◆ What you are asked to do
Update the part that opens with the line containing "genus: Tetanolita" and closes with the line containing "scientific name: Clibanarius tricolor" by changing every "scientific name" to "binomial name" and leaving all else unchanged. Give back only those lines.

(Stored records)
--

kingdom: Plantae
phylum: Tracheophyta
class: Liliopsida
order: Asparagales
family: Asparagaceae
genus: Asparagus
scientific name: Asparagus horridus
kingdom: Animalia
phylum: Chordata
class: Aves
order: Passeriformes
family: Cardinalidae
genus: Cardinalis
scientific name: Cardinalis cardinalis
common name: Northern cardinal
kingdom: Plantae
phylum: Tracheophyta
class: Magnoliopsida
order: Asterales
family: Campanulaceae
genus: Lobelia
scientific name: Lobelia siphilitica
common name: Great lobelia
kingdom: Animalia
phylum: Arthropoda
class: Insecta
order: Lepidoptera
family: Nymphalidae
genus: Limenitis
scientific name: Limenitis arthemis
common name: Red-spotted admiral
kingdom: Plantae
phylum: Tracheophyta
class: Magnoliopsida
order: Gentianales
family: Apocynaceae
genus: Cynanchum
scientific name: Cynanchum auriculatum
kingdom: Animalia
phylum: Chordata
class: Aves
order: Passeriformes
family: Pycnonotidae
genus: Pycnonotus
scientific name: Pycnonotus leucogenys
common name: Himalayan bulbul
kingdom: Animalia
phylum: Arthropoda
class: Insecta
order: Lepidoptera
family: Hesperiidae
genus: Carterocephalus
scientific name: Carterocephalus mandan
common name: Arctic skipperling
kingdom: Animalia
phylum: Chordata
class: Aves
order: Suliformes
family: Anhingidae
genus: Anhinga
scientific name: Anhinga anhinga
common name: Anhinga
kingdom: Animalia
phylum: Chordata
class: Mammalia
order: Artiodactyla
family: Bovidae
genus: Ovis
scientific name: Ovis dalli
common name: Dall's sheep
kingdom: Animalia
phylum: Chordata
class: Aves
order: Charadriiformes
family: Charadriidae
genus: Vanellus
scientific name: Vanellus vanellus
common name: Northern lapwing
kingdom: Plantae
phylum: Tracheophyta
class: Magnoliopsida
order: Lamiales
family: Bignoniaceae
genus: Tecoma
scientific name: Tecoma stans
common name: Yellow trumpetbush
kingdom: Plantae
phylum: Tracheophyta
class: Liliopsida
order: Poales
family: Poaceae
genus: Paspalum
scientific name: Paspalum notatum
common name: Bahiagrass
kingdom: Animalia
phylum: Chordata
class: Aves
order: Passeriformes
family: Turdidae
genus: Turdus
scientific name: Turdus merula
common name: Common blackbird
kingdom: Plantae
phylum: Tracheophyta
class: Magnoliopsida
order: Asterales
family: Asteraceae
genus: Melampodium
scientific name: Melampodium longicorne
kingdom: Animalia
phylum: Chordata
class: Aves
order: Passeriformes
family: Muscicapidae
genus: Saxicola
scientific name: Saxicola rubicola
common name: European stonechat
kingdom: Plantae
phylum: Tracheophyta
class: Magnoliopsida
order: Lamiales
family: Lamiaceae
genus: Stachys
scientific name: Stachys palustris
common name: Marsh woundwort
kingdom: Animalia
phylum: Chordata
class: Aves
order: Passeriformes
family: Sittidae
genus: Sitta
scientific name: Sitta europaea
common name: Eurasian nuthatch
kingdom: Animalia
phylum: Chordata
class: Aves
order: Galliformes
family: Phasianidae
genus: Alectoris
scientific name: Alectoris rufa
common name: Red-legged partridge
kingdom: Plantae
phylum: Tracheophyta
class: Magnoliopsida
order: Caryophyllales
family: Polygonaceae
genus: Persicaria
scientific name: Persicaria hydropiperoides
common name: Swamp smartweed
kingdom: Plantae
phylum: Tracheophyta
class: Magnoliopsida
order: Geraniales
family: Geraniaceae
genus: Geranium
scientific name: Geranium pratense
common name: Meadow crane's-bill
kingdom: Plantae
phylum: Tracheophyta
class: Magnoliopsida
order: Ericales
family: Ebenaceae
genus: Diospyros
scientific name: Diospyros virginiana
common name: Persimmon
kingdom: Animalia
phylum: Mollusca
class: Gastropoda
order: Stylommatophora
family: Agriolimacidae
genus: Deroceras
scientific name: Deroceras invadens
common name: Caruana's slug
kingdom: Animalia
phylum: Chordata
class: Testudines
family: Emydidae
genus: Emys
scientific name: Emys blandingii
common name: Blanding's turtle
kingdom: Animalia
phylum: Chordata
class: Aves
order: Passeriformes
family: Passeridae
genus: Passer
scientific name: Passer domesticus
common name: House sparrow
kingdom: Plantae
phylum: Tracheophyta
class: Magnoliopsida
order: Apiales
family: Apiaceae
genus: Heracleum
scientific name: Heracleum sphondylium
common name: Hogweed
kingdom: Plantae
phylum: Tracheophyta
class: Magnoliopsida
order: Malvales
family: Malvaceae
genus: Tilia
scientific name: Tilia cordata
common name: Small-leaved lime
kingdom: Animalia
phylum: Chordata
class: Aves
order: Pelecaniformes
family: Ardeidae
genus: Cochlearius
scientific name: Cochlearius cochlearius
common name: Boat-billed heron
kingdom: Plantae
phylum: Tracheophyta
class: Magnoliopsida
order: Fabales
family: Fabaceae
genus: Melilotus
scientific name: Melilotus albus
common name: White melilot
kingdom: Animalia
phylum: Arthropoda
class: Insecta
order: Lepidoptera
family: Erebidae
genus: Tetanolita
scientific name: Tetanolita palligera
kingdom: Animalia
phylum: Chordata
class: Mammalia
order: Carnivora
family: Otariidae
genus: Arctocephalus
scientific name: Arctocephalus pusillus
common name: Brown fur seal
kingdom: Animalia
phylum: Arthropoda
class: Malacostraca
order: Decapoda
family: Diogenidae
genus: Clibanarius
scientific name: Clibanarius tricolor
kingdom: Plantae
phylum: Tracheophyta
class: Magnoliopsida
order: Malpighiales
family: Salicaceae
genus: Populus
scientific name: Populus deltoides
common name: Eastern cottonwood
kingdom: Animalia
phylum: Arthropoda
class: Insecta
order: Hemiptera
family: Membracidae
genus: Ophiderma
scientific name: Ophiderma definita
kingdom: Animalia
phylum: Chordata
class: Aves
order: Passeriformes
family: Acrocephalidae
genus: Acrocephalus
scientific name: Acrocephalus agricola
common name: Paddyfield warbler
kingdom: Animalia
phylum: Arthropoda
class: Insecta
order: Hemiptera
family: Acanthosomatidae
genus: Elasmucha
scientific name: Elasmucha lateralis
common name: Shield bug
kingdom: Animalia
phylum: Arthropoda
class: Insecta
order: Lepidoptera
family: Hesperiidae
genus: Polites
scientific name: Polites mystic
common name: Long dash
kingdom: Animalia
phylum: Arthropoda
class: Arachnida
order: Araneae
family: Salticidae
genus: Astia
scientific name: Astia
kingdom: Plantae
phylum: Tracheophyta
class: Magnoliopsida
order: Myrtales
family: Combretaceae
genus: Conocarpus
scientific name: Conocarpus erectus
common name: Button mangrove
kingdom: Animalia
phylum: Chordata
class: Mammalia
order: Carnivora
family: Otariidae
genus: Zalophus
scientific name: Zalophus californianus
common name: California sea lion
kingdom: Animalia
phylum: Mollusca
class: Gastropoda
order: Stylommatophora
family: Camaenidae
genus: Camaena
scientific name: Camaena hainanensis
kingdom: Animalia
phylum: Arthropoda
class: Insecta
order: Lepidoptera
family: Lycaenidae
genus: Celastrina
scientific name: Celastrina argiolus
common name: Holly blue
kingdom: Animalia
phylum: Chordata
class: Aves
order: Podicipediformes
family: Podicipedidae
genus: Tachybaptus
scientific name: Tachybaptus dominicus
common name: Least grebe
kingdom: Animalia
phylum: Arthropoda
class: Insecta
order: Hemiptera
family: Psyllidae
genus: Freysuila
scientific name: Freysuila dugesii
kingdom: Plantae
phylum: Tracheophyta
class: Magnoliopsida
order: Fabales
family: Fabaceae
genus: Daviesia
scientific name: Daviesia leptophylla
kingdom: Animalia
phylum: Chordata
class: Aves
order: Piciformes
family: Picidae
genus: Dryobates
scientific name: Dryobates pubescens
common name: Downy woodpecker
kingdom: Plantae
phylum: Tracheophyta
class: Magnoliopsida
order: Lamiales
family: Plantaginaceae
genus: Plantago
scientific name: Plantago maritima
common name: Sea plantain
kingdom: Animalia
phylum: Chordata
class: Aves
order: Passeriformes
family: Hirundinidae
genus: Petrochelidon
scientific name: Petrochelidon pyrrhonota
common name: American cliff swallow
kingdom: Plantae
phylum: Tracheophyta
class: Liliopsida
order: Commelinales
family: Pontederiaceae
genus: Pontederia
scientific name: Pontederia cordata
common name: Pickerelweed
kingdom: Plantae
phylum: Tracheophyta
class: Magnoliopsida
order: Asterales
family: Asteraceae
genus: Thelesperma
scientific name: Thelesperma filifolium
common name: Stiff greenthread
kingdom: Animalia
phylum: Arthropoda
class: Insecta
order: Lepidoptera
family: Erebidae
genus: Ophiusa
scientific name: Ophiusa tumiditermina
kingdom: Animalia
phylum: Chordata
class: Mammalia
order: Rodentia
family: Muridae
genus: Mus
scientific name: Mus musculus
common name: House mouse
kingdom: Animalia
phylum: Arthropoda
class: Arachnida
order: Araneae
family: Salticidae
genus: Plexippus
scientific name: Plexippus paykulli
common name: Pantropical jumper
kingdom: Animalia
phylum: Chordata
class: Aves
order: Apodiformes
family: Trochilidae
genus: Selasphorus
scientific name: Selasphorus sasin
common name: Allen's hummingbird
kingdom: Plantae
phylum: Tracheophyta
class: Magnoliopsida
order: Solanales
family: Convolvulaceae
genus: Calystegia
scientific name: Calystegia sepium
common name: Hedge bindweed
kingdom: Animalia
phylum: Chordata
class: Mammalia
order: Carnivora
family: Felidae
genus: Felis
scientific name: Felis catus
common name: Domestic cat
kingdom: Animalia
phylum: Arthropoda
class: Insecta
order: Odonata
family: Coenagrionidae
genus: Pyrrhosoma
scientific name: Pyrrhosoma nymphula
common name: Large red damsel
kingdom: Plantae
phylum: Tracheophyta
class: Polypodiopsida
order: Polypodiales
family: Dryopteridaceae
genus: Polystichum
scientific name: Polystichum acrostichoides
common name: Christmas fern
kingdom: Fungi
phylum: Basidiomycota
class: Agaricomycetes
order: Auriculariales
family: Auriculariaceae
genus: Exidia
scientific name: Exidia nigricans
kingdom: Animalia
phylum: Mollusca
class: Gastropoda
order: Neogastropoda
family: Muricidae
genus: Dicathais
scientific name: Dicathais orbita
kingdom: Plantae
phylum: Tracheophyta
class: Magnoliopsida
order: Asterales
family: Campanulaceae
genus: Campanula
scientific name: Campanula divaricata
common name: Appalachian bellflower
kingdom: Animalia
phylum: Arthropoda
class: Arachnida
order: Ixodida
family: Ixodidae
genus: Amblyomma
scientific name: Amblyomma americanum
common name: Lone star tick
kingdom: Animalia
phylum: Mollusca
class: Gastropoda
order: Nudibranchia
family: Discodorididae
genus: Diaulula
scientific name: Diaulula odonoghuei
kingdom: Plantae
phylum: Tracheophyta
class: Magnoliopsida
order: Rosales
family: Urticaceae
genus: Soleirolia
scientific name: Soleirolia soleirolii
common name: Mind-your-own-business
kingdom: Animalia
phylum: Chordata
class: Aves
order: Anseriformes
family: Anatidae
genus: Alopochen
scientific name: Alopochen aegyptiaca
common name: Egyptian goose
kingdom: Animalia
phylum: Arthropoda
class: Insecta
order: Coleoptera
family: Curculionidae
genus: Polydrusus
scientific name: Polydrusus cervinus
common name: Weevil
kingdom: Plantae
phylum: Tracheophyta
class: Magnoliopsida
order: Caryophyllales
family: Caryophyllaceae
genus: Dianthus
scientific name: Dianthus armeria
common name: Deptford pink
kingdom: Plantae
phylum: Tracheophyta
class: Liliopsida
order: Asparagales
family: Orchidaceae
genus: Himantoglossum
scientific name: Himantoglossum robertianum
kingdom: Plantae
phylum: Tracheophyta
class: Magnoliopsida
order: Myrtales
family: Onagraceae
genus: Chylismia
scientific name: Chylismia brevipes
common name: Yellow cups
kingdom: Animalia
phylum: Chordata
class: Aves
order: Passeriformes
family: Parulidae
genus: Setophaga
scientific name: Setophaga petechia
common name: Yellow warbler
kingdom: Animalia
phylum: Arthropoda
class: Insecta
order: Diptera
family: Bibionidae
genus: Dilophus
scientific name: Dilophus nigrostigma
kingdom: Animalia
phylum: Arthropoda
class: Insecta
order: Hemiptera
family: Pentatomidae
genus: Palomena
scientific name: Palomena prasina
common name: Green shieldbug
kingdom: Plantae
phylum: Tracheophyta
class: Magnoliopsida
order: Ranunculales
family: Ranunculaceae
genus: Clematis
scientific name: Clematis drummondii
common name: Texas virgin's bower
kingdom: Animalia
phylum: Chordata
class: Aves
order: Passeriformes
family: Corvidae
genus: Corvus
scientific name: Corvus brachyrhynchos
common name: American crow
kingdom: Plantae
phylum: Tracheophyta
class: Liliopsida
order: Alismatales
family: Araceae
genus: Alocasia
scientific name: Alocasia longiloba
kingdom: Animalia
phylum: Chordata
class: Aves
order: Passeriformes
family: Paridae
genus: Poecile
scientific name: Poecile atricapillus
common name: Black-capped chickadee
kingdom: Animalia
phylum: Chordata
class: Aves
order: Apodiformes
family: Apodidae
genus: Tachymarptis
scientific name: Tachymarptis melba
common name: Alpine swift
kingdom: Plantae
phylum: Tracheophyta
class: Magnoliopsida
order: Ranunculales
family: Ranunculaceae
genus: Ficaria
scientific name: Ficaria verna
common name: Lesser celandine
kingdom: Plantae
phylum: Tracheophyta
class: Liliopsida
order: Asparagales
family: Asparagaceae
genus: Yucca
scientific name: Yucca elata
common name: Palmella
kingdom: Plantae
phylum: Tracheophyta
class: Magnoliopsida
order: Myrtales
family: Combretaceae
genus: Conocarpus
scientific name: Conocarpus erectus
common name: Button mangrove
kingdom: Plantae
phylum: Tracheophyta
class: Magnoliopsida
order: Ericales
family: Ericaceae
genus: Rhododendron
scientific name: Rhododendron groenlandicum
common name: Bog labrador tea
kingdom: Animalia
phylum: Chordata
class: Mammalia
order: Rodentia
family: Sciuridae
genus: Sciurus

--

◆ In response
genus: Tetanolita
binomial name: Tetanolita palligera
kingdom: Animalia
phylum: Chordata
class: Mammalia
order: Carnivora
family: Otariidae
genus: Arctocephalus
binomial name: Arctocephalus pusillus
common name: Brown fur seal
kingdom: Animalia
phylum: Arthropoda
class: Malacostraca
order: Decapoda
family: Diogenidae
genus: Clibanarius
binomial name: Clibanarius tricolor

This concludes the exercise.